Man verbannt Sie aus Europa. Auf welchem anderen Kontinent oder in welchem Land suchen Sie ein Exil?

In Australien. Da beherrsche ich die Sprache, habe ich Kontakte – und bin vor vielerlei Migrationsbewegungen sicher. Australiens ursprüngliche Einwohner würden da freilich eine andere Einschätzung haben …

Was sammeln Sie und warum?

Ich sammle schöne Stunden und gute Erinnerungen. Warum? Die sind unverlierbar!

Mit welchem Zeitgenossen würden Sie gerne für einen Tag lang Geist oder Körper tauschen?

Ich glaube, dass ich mich auf so ein Abenteuer gar nicht einlassen wollte.

Was spricht für die Religion?

Vieles. Sie schafft grandiose Erfahrungen über den Alltag hinaus und gibt dem Geist Geborgenheit.

Spiegel oder NZZ?

Heutzutage die NZZ. Alternativlos, müsste die Kanzlerin sagen – falls ihre Politik in der NZZ besser wegkäme.

Ihre Bibliothek brennt und Sie können genau ein Buch retten, welches wäre das?

Da bin ich altmodisch: Eine Ausgabe vom Alten und Neuen Testament.

Was sollte die Menschheit ernster nehmen als jetzt, was weniger ernst?

Ernster die Endlichkeit unserer Ressourcen und Existenz, weniger ernst das Oberflächengekräusel politischer Debatten – vor allem dann, wenn sie als Talkshows stattfinden.
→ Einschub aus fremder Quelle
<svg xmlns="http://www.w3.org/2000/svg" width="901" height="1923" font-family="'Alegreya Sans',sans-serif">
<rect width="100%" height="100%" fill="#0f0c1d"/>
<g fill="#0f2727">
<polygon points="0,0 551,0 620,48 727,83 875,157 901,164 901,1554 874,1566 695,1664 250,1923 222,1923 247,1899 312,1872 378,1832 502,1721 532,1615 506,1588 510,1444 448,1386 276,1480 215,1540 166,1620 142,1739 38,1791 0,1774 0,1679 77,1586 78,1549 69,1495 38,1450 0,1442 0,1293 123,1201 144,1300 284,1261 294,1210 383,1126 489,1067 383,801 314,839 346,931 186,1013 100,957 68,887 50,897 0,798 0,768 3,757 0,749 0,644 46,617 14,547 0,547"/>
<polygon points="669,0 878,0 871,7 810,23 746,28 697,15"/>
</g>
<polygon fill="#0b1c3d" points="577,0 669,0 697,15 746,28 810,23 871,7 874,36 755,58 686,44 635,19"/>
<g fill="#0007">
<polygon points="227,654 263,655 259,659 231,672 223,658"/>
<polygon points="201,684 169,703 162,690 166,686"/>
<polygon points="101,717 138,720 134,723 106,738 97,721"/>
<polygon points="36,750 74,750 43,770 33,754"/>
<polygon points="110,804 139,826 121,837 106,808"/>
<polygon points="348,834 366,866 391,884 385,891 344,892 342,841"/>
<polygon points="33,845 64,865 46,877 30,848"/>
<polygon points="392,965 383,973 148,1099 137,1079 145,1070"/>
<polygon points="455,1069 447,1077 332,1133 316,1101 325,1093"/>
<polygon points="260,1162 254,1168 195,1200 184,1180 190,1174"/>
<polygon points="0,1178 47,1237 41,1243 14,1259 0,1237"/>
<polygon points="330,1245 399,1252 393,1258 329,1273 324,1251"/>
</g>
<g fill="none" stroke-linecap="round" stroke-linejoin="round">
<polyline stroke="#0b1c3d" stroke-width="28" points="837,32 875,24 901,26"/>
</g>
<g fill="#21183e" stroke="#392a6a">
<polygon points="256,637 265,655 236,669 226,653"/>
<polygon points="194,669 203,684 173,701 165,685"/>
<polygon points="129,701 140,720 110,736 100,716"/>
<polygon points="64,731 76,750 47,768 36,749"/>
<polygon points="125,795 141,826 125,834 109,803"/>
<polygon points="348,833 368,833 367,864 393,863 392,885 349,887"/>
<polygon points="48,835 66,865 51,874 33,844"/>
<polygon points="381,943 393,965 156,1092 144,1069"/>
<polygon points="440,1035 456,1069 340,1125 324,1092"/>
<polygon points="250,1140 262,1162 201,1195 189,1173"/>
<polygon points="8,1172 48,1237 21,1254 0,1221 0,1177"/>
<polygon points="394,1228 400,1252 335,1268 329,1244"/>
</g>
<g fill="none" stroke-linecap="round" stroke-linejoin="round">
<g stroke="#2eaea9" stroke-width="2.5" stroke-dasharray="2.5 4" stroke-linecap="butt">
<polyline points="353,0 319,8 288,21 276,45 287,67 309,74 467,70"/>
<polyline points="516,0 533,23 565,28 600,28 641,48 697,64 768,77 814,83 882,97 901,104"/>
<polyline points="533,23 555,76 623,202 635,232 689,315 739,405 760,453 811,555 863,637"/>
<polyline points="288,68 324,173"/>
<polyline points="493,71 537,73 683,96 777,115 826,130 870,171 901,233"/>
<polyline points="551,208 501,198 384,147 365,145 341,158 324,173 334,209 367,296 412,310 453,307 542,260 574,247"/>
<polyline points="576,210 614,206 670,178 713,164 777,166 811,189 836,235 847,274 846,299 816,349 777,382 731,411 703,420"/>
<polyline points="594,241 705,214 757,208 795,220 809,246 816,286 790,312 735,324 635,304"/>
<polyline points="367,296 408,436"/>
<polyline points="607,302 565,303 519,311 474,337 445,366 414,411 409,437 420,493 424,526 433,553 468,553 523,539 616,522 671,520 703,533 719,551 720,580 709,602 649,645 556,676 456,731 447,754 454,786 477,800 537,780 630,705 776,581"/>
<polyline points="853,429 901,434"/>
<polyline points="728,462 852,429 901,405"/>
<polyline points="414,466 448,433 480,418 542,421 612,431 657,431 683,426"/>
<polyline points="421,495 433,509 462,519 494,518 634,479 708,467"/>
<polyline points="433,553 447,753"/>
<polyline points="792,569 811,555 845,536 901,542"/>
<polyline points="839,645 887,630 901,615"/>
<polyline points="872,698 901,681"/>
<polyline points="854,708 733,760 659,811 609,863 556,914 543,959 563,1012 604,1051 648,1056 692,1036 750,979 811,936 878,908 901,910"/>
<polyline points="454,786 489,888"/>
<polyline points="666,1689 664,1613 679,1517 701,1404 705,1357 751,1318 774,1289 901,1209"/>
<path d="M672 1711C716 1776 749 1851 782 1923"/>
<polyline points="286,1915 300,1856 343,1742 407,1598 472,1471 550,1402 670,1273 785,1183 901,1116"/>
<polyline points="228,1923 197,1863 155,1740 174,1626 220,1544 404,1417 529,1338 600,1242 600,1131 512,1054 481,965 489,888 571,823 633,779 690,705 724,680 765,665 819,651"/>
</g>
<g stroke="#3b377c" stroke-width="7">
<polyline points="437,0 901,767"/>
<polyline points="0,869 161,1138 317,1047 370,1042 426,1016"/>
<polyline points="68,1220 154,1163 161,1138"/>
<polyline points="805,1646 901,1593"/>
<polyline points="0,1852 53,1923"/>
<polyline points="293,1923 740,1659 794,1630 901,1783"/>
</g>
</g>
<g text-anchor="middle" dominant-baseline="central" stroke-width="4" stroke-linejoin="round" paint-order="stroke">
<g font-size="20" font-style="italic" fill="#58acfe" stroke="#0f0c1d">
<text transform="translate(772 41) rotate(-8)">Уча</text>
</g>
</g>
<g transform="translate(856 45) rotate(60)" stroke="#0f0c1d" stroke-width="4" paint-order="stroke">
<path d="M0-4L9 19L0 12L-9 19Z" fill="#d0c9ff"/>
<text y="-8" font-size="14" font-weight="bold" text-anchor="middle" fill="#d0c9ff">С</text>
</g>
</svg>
Zu welcher Jahres- oder Tageszeit kommen Ihnen die besten Gedanken?

Quer übers Jahr und rund um die Uhr. Besonders oft aber beim Duschen und beim Skifahren.

Picasso oder Rembrandt?

Ich mag nicht wählen! Also werde ich Michelangelos „David“ klauen … (ups, ist der schwer!)

Sie haben Visionen. Wohin damit, zum Arzt oder in die Politik?
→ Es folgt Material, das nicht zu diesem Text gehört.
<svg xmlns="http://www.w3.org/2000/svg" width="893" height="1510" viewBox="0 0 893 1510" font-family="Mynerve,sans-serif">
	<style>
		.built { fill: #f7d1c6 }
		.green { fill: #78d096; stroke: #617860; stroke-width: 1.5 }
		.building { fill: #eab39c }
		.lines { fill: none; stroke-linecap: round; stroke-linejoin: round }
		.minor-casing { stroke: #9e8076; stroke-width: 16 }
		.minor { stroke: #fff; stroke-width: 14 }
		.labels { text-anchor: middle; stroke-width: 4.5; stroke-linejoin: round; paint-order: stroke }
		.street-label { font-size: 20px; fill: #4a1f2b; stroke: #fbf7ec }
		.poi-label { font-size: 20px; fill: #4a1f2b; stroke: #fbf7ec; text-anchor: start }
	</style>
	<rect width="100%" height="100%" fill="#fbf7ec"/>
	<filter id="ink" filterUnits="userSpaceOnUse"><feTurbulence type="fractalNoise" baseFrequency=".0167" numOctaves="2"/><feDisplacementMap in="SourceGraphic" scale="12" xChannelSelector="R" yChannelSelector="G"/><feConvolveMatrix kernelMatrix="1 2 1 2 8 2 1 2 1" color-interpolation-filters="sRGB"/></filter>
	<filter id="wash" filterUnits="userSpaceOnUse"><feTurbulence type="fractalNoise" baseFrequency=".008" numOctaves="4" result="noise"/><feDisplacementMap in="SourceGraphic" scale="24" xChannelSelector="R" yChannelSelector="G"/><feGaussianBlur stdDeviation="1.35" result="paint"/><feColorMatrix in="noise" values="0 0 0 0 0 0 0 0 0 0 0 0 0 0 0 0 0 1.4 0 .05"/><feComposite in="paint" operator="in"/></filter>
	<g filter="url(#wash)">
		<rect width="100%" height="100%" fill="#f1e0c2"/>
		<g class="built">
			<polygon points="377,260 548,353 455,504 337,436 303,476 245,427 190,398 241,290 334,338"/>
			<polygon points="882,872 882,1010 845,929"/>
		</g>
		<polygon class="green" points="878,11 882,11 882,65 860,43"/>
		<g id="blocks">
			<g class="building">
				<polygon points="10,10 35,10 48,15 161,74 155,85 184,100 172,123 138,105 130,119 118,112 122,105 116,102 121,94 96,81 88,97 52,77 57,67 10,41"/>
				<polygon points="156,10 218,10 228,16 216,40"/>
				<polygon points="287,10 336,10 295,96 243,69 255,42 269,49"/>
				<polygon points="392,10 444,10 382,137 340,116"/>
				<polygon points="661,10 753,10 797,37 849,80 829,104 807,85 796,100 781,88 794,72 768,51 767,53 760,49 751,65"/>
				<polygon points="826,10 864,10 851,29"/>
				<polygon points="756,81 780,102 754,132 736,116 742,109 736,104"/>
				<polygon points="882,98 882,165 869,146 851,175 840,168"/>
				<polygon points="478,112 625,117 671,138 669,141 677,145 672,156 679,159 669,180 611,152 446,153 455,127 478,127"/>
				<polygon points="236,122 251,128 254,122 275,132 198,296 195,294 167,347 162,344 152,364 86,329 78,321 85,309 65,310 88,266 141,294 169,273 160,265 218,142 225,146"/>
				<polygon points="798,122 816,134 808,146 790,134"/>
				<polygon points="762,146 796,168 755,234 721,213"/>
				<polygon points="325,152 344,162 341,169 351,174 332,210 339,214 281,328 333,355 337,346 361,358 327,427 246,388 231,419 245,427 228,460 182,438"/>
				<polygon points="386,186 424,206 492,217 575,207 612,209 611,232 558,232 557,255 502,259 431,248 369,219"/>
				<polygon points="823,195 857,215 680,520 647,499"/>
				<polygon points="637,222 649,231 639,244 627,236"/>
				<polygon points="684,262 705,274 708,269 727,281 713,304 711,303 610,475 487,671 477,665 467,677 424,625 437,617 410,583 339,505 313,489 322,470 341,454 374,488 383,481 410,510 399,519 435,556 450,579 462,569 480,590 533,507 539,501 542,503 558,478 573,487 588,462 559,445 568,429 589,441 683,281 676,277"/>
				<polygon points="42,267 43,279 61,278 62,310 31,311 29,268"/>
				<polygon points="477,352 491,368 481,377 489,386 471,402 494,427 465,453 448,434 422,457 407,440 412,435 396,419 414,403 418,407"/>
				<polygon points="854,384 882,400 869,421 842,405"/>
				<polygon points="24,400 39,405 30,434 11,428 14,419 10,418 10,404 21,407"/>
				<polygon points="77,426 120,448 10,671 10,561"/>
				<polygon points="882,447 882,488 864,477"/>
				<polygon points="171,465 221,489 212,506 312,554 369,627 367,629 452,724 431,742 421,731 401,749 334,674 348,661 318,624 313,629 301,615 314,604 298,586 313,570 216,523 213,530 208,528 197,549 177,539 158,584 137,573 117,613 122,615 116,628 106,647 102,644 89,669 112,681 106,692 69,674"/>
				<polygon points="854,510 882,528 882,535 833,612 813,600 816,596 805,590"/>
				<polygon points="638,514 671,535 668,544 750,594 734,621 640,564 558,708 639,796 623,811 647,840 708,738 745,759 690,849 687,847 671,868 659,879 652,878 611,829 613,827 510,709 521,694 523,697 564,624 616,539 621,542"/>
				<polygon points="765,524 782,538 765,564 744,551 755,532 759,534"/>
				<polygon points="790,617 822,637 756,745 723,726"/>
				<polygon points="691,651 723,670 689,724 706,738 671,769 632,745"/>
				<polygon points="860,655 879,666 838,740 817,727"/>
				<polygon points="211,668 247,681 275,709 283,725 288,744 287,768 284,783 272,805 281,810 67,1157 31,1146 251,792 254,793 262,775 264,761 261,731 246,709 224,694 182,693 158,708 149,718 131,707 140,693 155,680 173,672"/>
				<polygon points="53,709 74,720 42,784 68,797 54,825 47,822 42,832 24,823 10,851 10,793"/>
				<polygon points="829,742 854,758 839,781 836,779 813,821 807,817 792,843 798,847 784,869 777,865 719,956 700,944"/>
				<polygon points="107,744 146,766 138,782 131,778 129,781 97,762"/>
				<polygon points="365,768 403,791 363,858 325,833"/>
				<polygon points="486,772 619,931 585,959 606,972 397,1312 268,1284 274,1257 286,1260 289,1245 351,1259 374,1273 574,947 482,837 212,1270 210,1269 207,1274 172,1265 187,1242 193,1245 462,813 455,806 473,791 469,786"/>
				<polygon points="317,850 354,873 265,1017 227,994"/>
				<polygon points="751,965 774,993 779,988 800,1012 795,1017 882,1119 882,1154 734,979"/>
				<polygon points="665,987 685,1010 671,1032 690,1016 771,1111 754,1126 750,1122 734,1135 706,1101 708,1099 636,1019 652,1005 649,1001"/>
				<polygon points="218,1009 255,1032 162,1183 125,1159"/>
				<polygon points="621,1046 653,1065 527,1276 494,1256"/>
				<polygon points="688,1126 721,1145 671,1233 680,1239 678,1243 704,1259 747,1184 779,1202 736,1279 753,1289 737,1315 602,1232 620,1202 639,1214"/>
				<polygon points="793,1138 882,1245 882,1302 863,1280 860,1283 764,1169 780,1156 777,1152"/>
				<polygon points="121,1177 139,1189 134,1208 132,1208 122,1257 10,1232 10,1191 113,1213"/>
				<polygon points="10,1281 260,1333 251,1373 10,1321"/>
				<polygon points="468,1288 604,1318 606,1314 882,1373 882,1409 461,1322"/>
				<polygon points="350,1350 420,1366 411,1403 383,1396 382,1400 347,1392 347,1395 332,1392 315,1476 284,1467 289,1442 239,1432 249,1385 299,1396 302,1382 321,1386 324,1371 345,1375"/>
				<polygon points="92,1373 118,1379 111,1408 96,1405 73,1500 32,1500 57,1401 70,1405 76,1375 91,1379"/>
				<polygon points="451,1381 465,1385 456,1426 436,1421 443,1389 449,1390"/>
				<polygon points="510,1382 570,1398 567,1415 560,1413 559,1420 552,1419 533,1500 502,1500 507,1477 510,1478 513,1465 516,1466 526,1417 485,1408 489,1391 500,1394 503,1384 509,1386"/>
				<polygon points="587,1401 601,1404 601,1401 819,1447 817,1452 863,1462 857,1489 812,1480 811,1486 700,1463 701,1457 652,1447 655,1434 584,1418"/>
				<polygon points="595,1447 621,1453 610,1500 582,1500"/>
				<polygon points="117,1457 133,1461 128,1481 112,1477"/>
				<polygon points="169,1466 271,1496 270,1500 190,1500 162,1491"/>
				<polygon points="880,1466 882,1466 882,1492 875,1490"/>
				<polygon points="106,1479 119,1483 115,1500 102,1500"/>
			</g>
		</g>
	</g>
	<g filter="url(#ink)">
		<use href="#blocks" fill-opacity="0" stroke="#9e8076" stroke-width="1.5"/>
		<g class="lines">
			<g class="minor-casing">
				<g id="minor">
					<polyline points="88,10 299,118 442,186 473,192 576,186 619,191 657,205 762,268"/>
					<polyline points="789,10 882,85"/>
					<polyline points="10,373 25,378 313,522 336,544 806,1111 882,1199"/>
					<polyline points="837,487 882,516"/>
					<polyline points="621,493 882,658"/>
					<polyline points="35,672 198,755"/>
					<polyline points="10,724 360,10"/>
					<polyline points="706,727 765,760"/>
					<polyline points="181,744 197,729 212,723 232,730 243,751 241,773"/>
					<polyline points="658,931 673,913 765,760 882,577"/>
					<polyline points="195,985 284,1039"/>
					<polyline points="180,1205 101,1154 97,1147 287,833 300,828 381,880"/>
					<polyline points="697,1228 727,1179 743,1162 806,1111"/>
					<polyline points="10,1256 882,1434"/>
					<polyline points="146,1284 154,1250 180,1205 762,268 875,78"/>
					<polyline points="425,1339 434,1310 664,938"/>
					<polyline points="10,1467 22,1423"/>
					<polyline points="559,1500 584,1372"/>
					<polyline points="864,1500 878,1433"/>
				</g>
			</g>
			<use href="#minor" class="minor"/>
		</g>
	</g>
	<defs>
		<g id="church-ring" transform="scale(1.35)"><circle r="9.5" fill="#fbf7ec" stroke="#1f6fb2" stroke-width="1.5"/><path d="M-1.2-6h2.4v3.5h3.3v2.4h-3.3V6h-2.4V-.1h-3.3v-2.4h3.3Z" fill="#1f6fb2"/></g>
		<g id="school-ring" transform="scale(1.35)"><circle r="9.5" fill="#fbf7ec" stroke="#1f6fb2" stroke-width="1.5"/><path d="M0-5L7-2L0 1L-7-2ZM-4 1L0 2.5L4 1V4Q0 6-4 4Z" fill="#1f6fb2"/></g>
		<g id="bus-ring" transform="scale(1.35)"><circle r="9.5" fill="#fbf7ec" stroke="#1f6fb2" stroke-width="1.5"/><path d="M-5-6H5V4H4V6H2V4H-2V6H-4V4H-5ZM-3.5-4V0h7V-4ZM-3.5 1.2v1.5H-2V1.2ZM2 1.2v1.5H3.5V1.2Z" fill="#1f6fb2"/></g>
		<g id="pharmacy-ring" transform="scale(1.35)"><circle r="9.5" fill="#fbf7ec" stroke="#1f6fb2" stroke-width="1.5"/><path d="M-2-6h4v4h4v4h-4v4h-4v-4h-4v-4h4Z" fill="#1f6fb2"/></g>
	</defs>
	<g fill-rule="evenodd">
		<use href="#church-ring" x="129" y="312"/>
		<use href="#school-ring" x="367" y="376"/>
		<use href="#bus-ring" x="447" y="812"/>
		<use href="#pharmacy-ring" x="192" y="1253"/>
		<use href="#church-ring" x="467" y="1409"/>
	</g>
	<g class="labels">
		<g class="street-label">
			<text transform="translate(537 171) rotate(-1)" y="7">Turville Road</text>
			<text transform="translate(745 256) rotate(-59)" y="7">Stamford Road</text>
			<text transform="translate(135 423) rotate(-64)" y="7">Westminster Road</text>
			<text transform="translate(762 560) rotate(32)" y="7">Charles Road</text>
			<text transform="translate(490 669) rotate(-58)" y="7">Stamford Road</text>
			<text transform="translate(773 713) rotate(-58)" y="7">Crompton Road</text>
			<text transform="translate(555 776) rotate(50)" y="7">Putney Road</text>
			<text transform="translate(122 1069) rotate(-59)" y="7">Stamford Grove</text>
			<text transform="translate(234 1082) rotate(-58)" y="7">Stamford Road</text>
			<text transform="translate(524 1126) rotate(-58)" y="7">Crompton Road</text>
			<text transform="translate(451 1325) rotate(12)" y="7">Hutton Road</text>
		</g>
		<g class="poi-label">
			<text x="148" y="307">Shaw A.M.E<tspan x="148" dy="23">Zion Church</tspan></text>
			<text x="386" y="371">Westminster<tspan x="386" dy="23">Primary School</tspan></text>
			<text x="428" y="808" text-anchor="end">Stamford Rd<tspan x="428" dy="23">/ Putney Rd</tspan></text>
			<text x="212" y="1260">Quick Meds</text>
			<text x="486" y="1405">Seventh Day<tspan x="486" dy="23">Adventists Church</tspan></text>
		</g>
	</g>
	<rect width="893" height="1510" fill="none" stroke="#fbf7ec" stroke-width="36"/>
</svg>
Das hängt von den Visionen ab. Allerdings: Was sollte ich mit denen in der Politik? Die wimmelt doch von Visionären! Und meine liebste politische Vision ist ohnehin schon Wirklichkeit: die freiheitliche demokratische Grundordnung – zumindest in manchen Teilen der Welt.

Wer müsste unbedingt bekannter sein?

Natürlich ich. Mein Gott, warum begreift das niemand!

Wovor haben Sie Ehrfurcht?

Ausnahmsweise ohne Ironie: vor der Aura des Göttlichen – was immer das wirklich sein mag.

Welcher Mensch hat Sie persönlich am meisten beeindruckt?

Johannes Paul II.

Wie fühlen Sie sich nach Beantwortung dieses Fragebogens?

Sehr gut – und mir selbst ein wenig näher.